■ **What to do**
In the material below, find every line containing the string "icon" and return it.

■ **Data excerpts**
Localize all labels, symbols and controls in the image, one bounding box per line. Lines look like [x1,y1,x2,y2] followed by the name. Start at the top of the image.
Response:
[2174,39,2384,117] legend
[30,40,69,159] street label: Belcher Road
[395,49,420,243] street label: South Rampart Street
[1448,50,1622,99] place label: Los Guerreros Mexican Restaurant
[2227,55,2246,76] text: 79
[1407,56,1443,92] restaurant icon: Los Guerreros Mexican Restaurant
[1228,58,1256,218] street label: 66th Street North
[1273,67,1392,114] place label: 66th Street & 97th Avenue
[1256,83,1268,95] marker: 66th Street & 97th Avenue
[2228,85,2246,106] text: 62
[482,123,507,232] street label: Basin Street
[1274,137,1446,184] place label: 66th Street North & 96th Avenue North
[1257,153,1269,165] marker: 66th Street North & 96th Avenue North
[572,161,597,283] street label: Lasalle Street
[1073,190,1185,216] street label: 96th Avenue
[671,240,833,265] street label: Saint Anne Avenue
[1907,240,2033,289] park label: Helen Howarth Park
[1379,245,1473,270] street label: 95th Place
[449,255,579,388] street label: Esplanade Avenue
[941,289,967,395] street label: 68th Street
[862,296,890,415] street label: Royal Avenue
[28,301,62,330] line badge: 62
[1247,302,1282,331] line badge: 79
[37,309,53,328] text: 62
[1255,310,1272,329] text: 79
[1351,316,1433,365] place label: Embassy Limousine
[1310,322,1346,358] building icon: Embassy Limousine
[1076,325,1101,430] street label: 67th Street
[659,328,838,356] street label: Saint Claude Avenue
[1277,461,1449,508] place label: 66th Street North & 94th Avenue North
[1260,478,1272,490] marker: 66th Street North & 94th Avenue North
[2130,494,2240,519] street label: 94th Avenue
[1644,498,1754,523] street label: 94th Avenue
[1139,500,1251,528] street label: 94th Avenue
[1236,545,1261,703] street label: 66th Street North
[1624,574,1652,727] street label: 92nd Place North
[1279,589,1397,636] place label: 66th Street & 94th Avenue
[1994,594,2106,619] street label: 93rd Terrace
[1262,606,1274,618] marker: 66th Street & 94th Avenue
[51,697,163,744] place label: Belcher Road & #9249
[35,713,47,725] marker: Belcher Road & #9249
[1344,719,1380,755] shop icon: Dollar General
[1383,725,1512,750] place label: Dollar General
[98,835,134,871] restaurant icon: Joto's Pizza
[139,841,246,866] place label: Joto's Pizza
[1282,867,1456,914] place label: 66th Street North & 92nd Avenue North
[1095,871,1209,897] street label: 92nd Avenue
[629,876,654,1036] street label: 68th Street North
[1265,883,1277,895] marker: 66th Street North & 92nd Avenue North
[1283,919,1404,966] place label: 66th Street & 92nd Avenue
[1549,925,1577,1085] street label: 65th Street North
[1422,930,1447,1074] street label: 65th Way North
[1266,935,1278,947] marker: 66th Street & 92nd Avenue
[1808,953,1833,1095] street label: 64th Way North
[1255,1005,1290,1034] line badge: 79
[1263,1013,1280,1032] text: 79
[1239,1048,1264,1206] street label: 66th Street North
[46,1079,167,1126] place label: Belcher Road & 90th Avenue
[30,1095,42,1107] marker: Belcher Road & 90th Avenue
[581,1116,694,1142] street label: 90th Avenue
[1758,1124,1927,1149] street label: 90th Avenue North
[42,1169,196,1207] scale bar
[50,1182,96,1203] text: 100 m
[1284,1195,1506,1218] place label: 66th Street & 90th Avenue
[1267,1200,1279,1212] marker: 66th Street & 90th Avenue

■ **Expected output**
[1407,56,1443,92] restaurant icon: Los Guerreros Mexican Restaurant
[1310,322,1346,358] building icon: Embassy Limousine
[1344,719,1380,755] shop icon: Dollar General
[98,835,134,871] restaurant icon: Joto's Pizza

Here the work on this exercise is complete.